My server is set up with raid1. A few nights ago sda fell out completely and data was corrupted. I replaced the drive, cloned the partition table and added the respective arrays. While adding sda3 (MD2) the resync kept failing due to sdb having I/O errors. I copied all the files I could save from sdb3 to sda3, reconfigured raid and replaced sdb with a new drive. I'm now adding the sdb partitions to the arrays. My concern is as follows:

cat /proc/mdstat 
Personalities : [raid0] [raid1] [raid6] [raid5] [raid4] [raid10] 
md3 : active raid1 sda4[0]
      1822442815 blocks super 1.2 [2/1] [U_]

md2 : active raid1 sda3[1]
      1073740664 blocks super 1.2 [2/1] [_U]

md1 : active raid1 sdb2[2] sda2[0]
      524276 blocks super 1.2 [2/2] [UU]

md0 : active raid1 sdb1[2] sda1[3]
      33553336 blocks super 1.2 [2/2] [UU]

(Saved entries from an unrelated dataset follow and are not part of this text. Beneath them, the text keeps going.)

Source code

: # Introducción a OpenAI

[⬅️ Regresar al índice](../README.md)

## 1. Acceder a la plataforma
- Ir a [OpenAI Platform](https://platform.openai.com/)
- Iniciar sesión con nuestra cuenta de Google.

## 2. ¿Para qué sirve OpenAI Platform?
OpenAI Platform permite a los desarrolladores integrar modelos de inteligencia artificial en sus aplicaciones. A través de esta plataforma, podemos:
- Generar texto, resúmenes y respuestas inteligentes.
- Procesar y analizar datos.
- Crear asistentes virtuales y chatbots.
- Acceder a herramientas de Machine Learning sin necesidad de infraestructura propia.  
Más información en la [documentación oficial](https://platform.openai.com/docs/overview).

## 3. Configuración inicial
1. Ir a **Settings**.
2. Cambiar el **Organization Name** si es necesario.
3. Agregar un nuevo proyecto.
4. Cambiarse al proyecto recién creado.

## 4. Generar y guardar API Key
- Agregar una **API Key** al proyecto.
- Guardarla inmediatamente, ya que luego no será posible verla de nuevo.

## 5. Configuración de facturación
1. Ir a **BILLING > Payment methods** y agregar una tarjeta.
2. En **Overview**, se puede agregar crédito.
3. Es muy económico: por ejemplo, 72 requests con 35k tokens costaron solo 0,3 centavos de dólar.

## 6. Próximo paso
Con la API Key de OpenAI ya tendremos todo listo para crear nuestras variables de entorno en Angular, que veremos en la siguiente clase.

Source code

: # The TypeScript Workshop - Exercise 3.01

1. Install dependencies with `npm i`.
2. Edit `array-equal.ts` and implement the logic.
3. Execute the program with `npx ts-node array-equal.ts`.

Both md0 and md1 displayed as [U_] prior to syncing, why would md2 display as [_U]? I fear losing the data when adding sdb3. My thinking here is the the first slot ([U_]) is seen as primary by mdadm and the second slot ([_U]) as secondary hence the fear of the data being removed to match sdb3.

Please advise.



I would not be concerned. I suspect what happened here was that md3 was created using a command like

mdadm --create /dev/md3 -l 1 -n 2 /dev/sda4 /dev/sdb4

and the other was

mdadm --create /dev/md2 -l 1 -n 2 /dev/sdb3 /dev/sda3

Notice that your other two arrays (md0 and md1) have the sdb,sda order as well.

If you want to be super-paranoid go ahead and back up your files to an external drive, but I suspect when you finally get around to doing

mdadm /dev/md2 -a /dev/sdb3

the recovery will proceed smoothly as the new partition (/dev/sdb3) is synchronized to the existing partition (/dev/sda3). The position in the list is of no importance. linux software RAID remembers what was valid and what the newest (incompletely synchronized) partition is.